══ EXCERPT TO READ

Too Loud A Solitude (1976)
translated to English (1990)
Another Look:
Stanford Book Discussion

Quotes from Bohumil Hrabal's
Too Loud A Solitude (1976)


Selected by
Peter Y. Chou
WisdomPortal.com


Bohumil Hrabal (1914-1997)
in wisdom mudra pose


Preface: Stanford Book Discussion Club Another Look is organized by Cynthia Haven since 2012. On February 6, 2017, 7:30 pm, book lovers came to Stanford Encina Hall's Bechtel Conference Center, to discuss the novella Too Loud A Solitude (1976) by Bohumil Hrabal, considered the greatest Czech writer in the 20th century. Professor Robert Pogue Harrison, Moderator of Another Look invited Stanford Professor Hans Ulrich Gumbrecht and UC Berkeley Professor Karen Feldman to join him as Discussants. I've typed up my Notes to this book discussion event. Since my friend and I didn't have time to buy the book, Cynthia Haven was generous to lend her copy so we could follow the Discussants reference to page numbers during their comments. She told us to bring her book back in May when Another Look meets again to discuss Dostoyevsky's The Double. Below are my favorite passages from the book.


Book Epigraph: Only the sun has a right to its spots.
                                                                — Goethe

p. 1: For thirty-five years now I've been in wastepaper, ad it's my love story. For thirty-five years I've been compacting wastepaper and books, smearing myself with letters until I've coe to look like my encylopedias— and a good three tons
of them I've compacted over the years. I am a jug filled with water both magic and plain; I have only to lean over and
a stream of beautiful thoughts flows out of me.

p. 2: When my eye lands on a real book and looks past the printed word, what it sees is disembodied thoughts flying
through air, gliding on air, living off air, returning to air, because in the end everything is air, just as the host is and
is not the blood of Christ.

p. 3: If I knew how to write, I'd write a book about the greatest of man's joys and sorrows. It is by and from books
that I've learned that the heavens are not humane, neither the heavens nor any man with a head on his shoulders—
it's not that men don't wish to be humane, it just goes against common sense.

════

=== THE TASKS ===
A) Name every person the preface of the Too Loud A Solitude page calls a professor.
B) According to the Too Loud A Solitude page, which book will Another Look discuss when it meets again in May?

══ SUPPLIED ENTRIES

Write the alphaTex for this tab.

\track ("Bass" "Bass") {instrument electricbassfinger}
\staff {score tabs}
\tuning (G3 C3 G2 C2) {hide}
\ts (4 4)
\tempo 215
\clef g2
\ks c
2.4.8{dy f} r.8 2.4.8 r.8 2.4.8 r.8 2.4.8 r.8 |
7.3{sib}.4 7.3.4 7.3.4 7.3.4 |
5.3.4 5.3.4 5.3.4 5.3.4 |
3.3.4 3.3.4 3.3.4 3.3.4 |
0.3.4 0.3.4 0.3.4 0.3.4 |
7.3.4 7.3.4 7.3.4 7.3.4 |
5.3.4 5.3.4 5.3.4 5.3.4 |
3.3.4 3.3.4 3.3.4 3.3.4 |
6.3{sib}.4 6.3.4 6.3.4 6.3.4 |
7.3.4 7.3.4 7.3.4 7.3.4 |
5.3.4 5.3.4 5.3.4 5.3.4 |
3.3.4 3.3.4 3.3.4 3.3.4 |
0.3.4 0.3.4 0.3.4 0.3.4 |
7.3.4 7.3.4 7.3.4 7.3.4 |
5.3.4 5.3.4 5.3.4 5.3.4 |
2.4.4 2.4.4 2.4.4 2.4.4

════

=== RESULTS BY TASK ===
A) Robert Pogue Harrison, Hans Ulrich Gumbrecht, and Karen Feldman

B) Dostoyevsky's The Double